Stored data entries:
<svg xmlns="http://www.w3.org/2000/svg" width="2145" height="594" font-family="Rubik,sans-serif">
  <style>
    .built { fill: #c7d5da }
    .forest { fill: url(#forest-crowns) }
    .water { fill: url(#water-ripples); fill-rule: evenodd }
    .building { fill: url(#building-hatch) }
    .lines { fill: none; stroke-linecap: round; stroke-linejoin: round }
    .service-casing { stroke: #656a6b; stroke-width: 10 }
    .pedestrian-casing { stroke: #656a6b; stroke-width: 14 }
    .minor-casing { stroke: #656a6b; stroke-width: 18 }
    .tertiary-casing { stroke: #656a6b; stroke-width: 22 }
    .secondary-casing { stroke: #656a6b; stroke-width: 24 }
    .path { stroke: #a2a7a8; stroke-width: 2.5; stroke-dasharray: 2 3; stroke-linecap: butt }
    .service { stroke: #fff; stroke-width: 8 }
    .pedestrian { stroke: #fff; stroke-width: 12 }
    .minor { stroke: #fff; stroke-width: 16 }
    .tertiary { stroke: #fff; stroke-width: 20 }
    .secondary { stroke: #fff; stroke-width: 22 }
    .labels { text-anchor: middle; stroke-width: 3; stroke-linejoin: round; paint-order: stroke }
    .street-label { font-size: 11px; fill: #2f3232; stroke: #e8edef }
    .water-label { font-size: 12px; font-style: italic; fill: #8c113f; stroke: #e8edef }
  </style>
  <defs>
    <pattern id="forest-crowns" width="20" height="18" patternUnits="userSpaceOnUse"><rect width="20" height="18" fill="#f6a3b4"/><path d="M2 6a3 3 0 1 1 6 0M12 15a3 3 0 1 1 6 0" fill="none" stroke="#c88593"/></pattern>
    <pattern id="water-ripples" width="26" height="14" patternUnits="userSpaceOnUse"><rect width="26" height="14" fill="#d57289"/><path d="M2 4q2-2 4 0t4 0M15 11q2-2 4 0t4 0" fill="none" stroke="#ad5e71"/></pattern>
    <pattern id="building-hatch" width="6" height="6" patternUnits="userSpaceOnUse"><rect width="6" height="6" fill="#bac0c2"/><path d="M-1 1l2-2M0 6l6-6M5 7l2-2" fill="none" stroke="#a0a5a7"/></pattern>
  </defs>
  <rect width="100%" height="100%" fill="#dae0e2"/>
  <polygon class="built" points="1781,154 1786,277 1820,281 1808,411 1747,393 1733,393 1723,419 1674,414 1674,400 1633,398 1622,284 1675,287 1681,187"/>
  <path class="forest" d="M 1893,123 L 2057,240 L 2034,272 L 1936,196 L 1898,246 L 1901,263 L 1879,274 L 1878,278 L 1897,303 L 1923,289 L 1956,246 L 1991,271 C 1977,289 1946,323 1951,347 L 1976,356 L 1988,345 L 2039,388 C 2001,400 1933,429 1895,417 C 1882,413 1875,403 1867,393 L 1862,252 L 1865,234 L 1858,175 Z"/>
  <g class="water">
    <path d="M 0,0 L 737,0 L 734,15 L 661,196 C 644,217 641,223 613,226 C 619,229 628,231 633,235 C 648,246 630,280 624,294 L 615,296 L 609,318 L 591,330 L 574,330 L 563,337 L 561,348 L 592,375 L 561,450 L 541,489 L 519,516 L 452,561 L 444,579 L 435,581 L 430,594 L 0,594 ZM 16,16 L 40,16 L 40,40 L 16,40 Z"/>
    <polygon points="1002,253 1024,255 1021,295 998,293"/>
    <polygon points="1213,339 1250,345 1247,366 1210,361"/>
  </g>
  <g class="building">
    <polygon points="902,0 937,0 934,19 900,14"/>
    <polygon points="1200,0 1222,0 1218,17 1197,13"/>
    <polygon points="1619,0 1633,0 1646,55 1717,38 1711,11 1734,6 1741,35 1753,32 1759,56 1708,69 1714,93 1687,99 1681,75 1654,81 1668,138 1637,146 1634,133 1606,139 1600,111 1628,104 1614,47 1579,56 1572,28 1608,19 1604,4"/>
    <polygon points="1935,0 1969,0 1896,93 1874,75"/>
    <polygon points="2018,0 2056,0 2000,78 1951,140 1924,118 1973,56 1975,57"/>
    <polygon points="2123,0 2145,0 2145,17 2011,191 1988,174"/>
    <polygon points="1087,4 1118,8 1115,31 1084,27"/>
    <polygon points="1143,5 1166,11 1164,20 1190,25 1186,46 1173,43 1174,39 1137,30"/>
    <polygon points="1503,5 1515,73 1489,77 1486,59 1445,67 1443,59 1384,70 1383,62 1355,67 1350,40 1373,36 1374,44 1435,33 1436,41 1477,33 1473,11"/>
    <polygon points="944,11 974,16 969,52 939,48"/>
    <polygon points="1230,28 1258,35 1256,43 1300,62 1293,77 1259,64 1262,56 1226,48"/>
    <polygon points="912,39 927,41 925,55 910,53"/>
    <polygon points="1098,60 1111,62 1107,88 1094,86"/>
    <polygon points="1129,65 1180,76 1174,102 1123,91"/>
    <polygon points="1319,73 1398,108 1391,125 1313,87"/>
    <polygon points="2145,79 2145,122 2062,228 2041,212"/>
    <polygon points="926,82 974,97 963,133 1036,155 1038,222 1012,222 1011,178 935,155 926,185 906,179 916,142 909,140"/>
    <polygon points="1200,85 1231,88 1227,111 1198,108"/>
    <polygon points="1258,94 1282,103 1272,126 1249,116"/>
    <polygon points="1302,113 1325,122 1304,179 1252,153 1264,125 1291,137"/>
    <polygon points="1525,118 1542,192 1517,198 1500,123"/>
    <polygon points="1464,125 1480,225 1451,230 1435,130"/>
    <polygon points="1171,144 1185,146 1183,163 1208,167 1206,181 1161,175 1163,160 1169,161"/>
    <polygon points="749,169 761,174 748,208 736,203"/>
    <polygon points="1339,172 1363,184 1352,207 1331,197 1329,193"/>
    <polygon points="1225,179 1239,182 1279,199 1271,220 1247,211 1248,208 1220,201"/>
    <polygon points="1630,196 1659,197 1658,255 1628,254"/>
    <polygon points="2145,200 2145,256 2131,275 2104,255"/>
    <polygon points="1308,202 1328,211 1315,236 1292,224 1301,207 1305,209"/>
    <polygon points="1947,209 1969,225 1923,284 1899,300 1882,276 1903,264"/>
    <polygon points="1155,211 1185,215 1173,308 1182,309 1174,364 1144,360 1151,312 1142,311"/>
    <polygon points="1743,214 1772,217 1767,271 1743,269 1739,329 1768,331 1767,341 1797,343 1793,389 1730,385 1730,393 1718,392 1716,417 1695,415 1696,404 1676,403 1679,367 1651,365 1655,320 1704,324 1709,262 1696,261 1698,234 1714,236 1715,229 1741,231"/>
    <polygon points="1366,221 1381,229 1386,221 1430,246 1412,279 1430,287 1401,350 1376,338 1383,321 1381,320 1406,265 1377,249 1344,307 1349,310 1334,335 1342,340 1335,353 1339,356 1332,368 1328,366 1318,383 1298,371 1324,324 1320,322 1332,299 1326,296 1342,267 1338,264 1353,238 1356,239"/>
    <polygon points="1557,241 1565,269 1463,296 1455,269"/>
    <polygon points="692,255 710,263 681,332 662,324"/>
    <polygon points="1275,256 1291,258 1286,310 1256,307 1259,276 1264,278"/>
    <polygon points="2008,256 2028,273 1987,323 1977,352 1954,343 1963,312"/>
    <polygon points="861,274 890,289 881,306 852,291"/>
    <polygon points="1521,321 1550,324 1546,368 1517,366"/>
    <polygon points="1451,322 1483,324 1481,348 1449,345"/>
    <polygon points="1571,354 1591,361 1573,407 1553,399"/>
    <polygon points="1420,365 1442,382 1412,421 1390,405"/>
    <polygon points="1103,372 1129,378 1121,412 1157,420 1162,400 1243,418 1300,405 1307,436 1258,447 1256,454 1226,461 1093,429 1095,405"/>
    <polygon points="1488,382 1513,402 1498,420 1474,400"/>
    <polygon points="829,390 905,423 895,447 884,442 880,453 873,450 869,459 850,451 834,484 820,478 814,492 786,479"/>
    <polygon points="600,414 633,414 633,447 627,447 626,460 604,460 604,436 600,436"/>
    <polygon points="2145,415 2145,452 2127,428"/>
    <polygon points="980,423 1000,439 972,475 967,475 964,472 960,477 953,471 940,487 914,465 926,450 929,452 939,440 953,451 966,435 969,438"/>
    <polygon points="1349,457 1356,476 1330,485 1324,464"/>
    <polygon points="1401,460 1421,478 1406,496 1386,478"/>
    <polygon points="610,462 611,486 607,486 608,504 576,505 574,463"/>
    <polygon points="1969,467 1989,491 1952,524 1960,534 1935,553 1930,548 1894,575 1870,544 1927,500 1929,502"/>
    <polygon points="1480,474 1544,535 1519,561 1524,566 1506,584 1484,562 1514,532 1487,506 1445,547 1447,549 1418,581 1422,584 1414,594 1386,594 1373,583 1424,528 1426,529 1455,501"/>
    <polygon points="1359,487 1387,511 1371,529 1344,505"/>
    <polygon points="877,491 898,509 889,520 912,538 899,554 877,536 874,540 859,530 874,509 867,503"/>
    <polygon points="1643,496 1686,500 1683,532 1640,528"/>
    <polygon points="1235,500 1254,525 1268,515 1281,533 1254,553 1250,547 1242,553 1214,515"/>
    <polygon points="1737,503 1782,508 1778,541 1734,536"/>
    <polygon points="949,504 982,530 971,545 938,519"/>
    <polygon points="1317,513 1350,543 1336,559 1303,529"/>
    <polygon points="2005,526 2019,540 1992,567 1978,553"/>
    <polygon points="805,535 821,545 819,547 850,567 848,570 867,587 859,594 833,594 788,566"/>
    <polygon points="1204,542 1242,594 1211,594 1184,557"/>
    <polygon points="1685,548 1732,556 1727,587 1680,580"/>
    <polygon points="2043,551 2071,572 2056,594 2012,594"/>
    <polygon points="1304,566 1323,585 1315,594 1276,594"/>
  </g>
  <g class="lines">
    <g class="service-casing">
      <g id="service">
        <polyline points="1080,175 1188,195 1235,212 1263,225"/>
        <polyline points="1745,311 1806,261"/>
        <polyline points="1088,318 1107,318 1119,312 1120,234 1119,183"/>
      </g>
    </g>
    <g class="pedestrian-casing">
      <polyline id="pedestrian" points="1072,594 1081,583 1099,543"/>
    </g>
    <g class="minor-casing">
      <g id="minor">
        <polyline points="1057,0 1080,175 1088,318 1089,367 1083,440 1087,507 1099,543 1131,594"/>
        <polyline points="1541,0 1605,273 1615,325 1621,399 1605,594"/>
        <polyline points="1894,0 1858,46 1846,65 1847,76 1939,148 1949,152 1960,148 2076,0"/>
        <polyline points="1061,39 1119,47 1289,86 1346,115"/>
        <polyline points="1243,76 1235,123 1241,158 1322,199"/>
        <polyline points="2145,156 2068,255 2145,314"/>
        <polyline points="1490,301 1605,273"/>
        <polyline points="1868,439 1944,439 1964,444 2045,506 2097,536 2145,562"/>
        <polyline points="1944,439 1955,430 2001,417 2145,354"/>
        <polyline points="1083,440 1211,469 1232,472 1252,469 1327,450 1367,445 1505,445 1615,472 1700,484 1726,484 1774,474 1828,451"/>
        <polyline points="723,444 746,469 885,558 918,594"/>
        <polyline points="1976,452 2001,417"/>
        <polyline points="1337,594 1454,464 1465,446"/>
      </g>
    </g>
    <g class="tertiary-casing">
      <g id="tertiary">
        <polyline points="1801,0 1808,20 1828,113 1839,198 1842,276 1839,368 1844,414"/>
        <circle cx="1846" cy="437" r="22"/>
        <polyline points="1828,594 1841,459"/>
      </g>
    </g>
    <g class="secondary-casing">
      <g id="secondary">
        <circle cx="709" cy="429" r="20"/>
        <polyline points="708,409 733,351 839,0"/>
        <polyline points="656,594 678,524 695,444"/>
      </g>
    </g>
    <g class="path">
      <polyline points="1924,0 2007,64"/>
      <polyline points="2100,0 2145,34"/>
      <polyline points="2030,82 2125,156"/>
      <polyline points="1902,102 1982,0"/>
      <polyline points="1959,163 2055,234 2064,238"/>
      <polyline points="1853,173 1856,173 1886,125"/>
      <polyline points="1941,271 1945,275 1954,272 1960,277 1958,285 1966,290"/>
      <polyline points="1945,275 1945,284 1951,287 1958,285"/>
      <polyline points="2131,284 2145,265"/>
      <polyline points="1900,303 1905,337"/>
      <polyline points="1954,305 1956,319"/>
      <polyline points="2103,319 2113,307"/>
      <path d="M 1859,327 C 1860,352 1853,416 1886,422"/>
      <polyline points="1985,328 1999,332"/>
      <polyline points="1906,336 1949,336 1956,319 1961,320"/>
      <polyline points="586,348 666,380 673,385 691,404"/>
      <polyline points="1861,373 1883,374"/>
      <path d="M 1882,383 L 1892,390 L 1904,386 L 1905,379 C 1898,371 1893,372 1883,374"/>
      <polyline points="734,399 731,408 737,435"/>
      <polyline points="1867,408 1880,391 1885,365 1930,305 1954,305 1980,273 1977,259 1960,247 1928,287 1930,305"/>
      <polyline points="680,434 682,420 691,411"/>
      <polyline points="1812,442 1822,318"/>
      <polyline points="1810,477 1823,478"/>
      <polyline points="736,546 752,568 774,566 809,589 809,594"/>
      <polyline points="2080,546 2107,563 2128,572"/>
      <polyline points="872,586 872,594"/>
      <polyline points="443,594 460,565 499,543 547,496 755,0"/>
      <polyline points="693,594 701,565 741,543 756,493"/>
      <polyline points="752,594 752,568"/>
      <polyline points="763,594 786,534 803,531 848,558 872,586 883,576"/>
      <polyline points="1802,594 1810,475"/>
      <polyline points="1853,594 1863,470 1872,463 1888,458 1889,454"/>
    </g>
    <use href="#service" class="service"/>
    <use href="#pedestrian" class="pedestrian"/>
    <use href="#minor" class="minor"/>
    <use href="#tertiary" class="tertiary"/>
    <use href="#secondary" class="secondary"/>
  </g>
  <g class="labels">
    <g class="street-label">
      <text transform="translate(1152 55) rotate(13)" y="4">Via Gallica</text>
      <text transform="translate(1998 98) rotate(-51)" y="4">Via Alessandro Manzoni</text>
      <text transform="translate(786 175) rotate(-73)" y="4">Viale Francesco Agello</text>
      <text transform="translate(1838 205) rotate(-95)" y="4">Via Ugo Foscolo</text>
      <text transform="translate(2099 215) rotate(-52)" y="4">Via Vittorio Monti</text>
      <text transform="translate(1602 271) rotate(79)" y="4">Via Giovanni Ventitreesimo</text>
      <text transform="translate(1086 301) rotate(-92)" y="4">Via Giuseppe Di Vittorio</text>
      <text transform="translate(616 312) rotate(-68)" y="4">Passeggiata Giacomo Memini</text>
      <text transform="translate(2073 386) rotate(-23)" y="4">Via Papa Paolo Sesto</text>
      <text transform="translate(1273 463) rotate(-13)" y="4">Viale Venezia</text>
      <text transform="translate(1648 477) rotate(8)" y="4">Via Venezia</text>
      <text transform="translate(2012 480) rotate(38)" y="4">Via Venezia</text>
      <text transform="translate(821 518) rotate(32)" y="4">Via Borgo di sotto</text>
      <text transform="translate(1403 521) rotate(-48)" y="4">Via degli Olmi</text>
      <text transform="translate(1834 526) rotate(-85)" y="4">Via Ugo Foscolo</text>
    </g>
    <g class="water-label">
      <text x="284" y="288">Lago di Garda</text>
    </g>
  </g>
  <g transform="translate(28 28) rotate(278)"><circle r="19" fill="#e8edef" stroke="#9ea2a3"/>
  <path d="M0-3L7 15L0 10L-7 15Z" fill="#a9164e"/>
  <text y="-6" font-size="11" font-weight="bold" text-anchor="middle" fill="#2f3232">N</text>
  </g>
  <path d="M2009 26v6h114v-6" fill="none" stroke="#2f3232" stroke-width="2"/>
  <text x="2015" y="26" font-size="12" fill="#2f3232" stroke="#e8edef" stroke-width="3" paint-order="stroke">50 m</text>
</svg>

What the task asks:
Copy out each line of the entries that holds "linecap".

Task result:
    .lines { fill: none; stroke-linecap: round; stroke-linejoin: round }
    .path { stroke: #a2a7a8; stroke-width: 2.5; stroke-dasharray: 2 3; stroke-linecap: butt }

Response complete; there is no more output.